Alternative UC tuition plan attracts interest


UC Riverside students received a dose of validation Wednesday from system President Mark G. Yudof over their radical plan to abolish tuition and replace it with post-graduation payments equaling 5% of their income for 20 years.

Speaking at a UC regents meeting on the Riverside campus, Yudof said he was “very impressed” with the proposal — despite the obstacles it would face in implementation. “We think the ideas are constructive,” Yudof said, promising that his staff would study the plan.

His comments were a triumph of sorts for Chris LoCascio, a UC Riverside student who has led an effort to find an alternative to skyrocketing tuition and a way to cope with shrinking state education revenues.


LoCascio’s group, called Fix UC, released a no-tuition proposal last week that instead would require most graduates to pay 5% of their wages (not investments) for two decades. It would offer discounts for transfer students, graduates who work in public service careers and those who stay and work in the state.

Students from other states and nations would pay 6% a year. The plan also provides a way to include dormitory costs and for those who are unemployed to skip payments.

Current tuition is $12,192 for California undergraduate students — not including room, board and campus fees. LoCascio, who is editor of the Highlander campus newspaper, said the proposal would ease students’ financial struggles and, within a few years, provide more money to expand enrollment and faculty.

Although the plan’s financial details impressed UC officials, they said its vague ideas for payment enforcement were a problem.

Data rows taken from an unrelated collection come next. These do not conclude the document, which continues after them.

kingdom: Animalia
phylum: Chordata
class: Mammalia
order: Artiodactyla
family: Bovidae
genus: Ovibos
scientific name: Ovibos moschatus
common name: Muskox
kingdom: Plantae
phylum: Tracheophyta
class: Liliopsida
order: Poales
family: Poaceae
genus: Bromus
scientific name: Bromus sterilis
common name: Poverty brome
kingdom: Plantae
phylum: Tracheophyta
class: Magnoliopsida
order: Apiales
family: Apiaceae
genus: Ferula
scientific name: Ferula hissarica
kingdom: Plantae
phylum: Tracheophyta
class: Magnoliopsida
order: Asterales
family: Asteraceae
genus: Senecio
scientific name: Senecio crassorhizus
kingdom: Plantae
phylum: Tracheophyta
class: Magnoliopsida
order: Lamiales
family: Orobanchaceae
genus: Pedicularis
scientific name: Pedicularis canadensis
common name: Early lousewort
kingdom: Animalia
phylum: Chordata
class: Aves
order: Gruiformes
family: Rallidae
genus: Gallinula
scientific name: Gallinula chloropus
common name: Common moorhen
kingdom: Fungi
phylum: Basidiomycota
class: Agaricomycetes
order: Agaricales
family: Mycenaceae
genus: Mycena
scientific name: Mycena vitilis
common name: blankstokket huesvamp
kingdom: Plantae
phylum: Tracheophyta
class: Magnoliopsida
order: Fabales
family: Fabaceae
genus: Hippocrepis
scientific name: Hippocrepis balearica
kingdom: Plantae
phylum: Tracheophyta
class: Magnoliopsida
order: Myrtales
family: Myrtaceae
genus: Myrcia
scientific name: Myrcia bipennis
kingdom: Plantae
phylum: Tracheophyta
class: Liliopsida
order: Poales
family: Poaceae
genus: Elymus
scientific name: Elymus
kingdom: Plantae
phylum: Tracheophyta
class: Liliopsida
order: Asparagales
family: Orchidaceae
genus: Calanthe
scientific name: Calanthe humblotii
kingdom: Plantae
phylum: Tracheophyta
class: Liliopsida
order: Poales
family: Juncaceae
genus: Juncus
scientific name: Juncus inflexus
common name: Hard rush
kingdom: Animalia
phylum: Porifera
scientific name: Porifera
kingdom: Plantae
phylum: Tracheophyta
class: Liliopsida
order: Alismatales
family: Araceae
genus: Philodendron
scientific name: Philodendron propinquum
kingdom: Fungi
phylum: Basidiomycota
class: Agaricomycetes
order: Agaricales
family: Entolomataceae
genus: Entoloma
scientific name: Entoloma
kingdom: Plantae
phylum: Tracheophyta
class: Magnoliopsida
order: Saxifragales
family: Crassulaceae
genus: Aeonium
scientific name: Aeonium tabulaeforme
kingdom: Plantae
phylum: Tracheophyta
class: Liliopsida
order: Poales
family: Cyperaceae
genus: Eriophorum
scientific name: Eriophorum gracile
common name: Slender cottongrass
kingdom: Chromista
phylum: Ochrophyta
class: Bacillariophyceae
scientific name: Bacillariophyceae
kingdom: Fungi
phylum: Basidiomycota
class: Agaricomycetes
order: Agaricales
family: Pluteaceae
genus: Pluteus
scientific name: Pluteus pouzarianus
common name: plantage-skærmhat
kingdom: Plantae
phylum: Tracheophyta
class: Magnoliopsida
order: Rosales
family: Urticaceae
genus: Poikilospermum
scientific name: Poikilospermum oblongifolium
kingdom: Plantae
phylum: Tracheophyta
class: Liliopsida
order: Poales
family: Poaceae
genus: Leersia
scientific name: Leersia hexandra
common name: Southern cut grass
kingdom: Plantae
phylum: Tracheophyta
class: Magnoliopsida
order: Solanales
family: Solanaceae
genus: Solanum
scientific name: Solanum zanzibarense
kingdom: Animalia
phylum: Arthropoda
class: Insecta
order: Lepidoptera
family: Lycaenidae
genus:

Also on Wednesday, the regents said they would move their May 16 meeting from a traditional campus setting to Sacramento to join a rally the next day seeking more funding for higher education.

That announcement came as the regents began discussing Gov. Jerry Brown’s proposal for next year’s state budget.


Under Brown’s plan, UC would receive about $90 million more than this year, mainly to help pay for pension costs. But its state funding still would be $660 million less than the 2010-2011 school year. If Brown’s proposed tax increases fail at the ballot, UC faces more deep cuts.

“Unless our elected representatives start funding us at a realistic level, UC’s ability to serve the state and its citizens will be at serious risk,” regents Chairwoman Sherry Lansing said.